Over the years, SHI has made many design improvements to its cryocoolers. Perhaps the most important, says Kanao, is a spring that reduces friction between the piston and cylinder in the pump, improving its efficiency and prolonging its life. “This guarantees long lifetimes,” Kanao says. The gas used in the cryocoolers is also rigorously purified during manufacture, he adds, because trace contaminants such as carbon dioxide or water can form a solid ice between the piston and cylinder, increasing friction.

Another type of cryogenic cooler, known as a Joule–Thomson cooler, can reach even lower temperatures. This cooler also relies on compression and expansion cycles, but operates by forcing a gas through a valve. SHI can link these mechanical systems so that Stirling coolers act as a precooling stage for a Joule–Thomson cooler, ultimately lowering temperatures down to 4 kelvin.

These systems can thus keep a Dewar of liquid helium cold, slowing the inexorable boil off of helium gas. This hybrid approach has been used on two space probes, including the ill-fated Hitomi X-ray satellite that launched in 2016 to study processes such as how galaxy clusters evolve and how matter spirals into black holes.

Problems with Hitomi’s control system meant that its mission was short lived. But the cryogenics worked as expected, and a similar system has been installed on Hitomi’s successor, the X-Ray Imaging and Spectroscopy Mission (XRISM), which was launched in September 2023.

Hitting 1.7 kelvin

Back in the lab, SHI engineers have adapted their hybrid system so that it can reach temperatures of just 1.7 kelvin. The key difference is that the Joule–Thomson cooler in this system uses a lighter isotope of helium gas, known as helium-3. This has a higher vapour pressure than everyday helium-4, and a slightly lower boiling point. SHI’s 1.7 kelvin system can be used to absorb waste heat from a magnetic cryocooler that chills instruments to a mere 0.05 kelvin.
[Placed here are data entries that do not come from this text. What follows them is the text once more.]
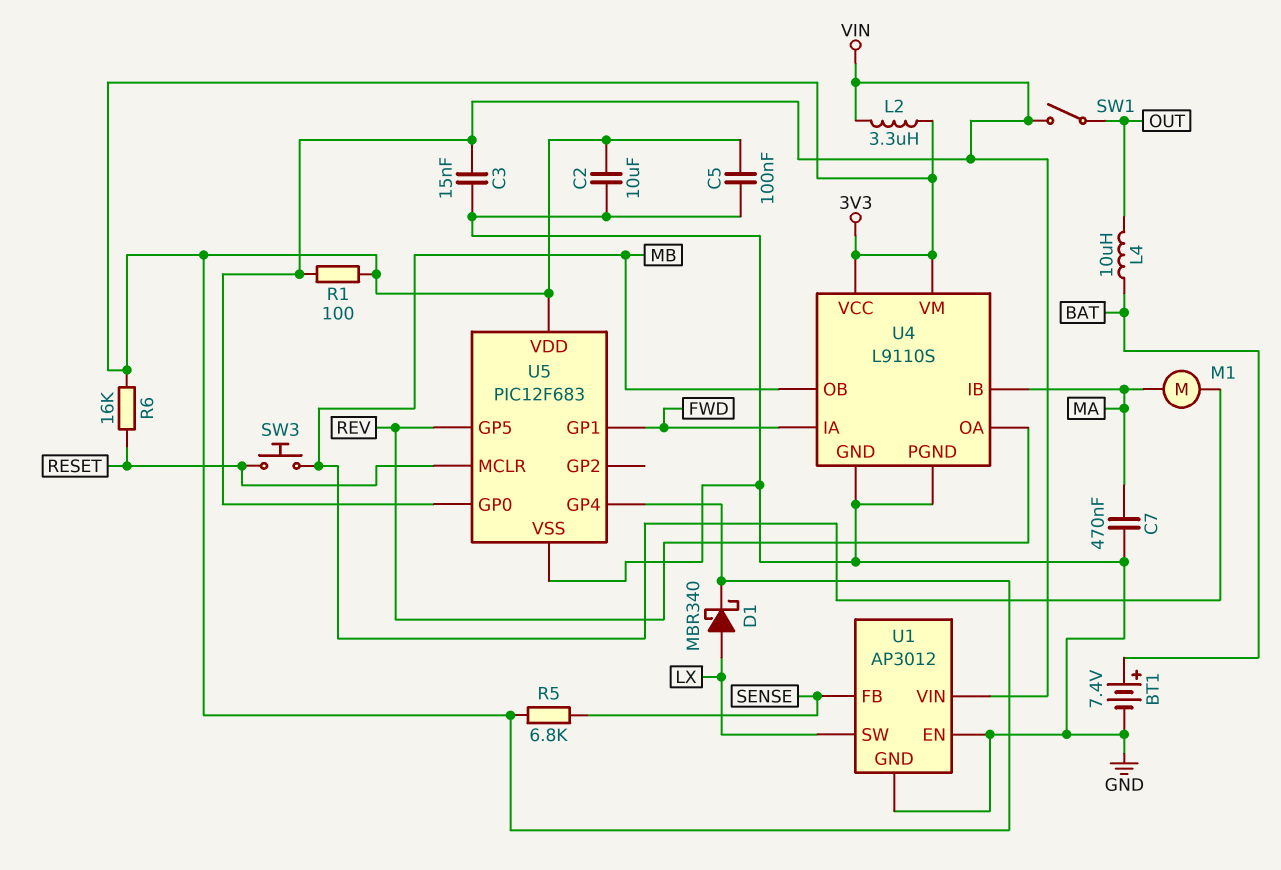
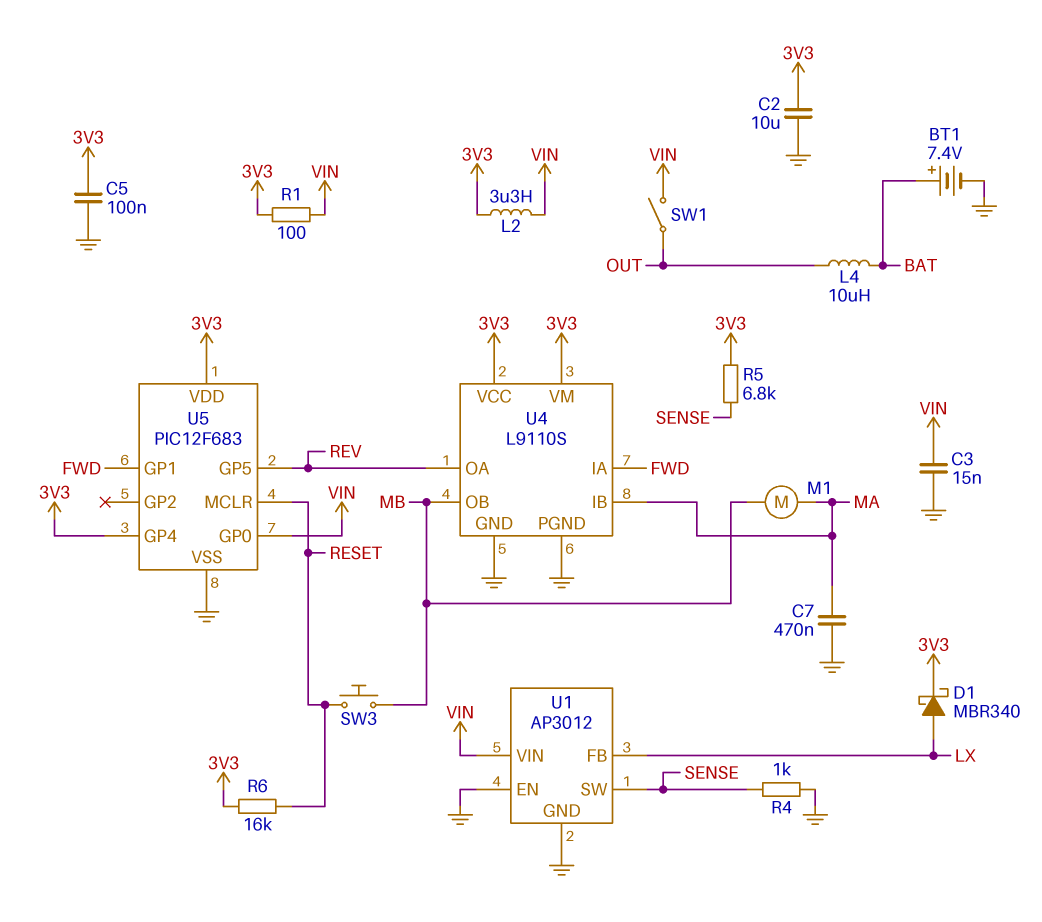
R4: none -> 1k (GND, SENSE)
U1 pin FB: SENSE -> LX
U1 pin SW: LX -> SENSE

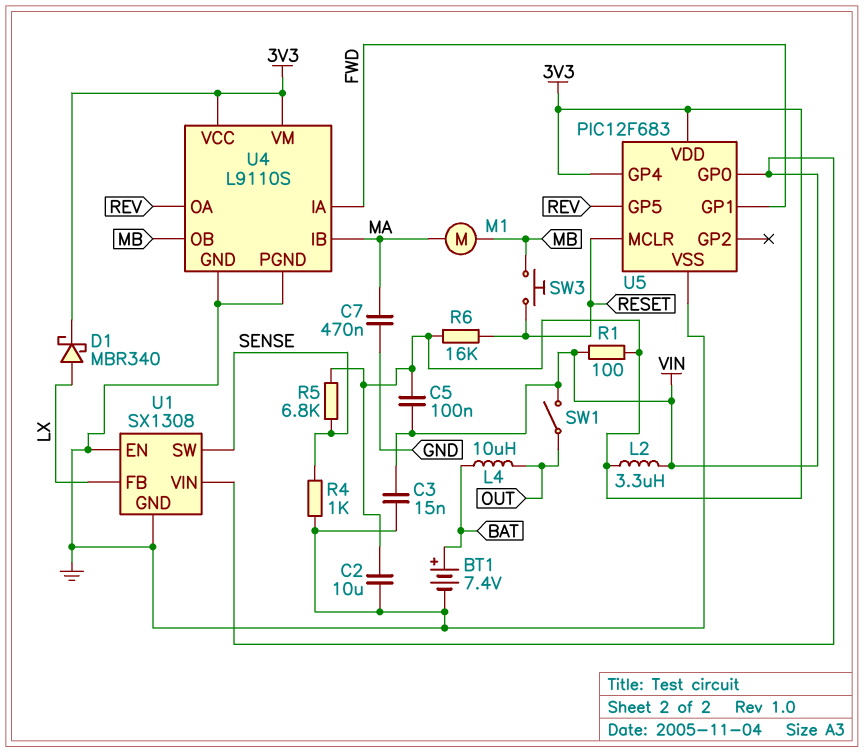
C5: 100nF (3V3, GND) -> 100nF (3V3, VIN)
U1: AP3012 -> SX1308

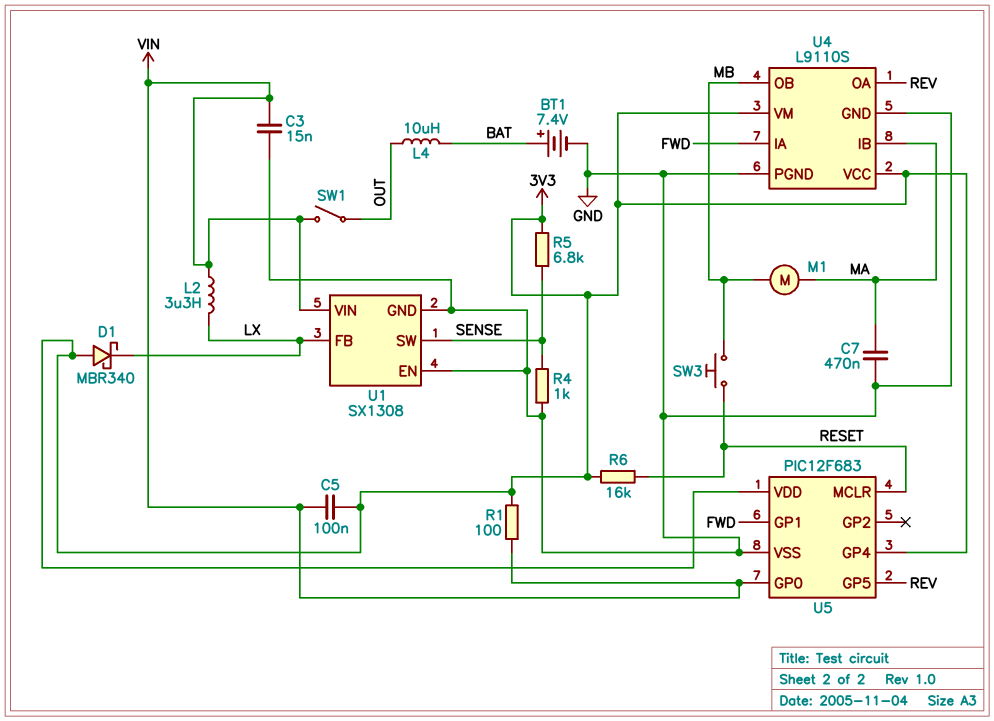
C2: 10uF (3V3, GND) -> none
D1: schottky MBR340 (A LX, K 3V3) -> schottky MBR340 (A 3V3, K LX)
L2: 3.3uH (3V3, VIN) -> 3.3uH (LX, VIN)

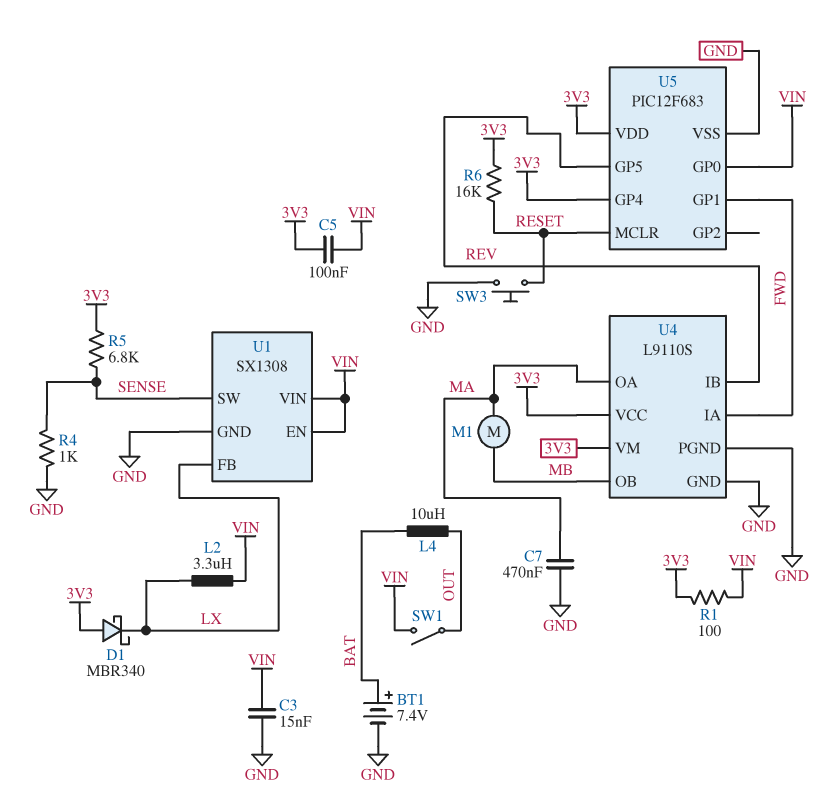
SW3: button (MB, RESET) -> button (GND, RESET)
U1 pin EN: GND -> VIN
U4 pin IB: MA -> REV
U4 pin OA: REV -> MA

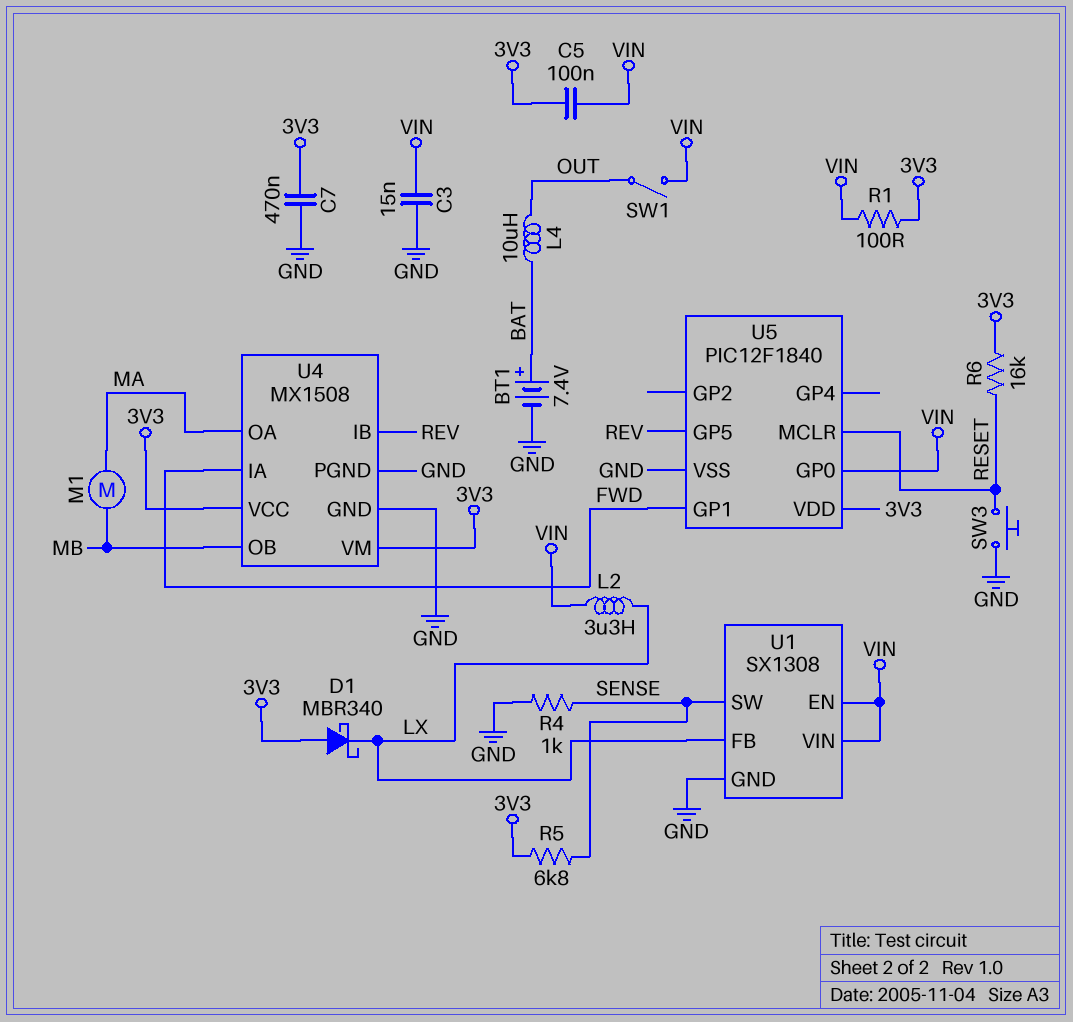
C7: 470nF (GND, MA) -> 470nF (3V3, GND)
U4: L9110S -> MX1508
U5: PIC12F683 -> PIC12F1840
U5 pin GP4: 3V3 -> none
Development of the 1.7 kelvin system started back in the 1990s, and a working unit has been operating in the lab for more than five years. During this time, engineers have put the system through numerous tests to assess its performance and to ensure that it works in the vacuum conditions of space.

The 1.7 kelvin system is now ready to make its first flight into space aboard JAXA’s LiteBIRD mission, slated to launch around 2030. LiteBIRD aims to detect traces of the gravitational waves generated immediately after the Big Bang, by studying the characteristic fingerprints they left in the cosmic microwave background radiation that pervades the Universe.

Meanwhile, SHI’s engineers are making further design improvements to their mechanical cryocoolers. Their next frontier is not to reach lower temperatures, however — they are instead focused on building more-efficient units that can operate for even longer in space. They are also developing mechanical cryocoolers that deliver more cooling power, which could chill larger arrays of instruments.

Kanao says that SHI’s mechanical cooling systems will eventually replace Dewar technology altogether, potentially reducing the overall mass of cooling systems needed on future space probes. “We think that the next generation of technology will use only mechanical coolers, without liquid helium,” he says.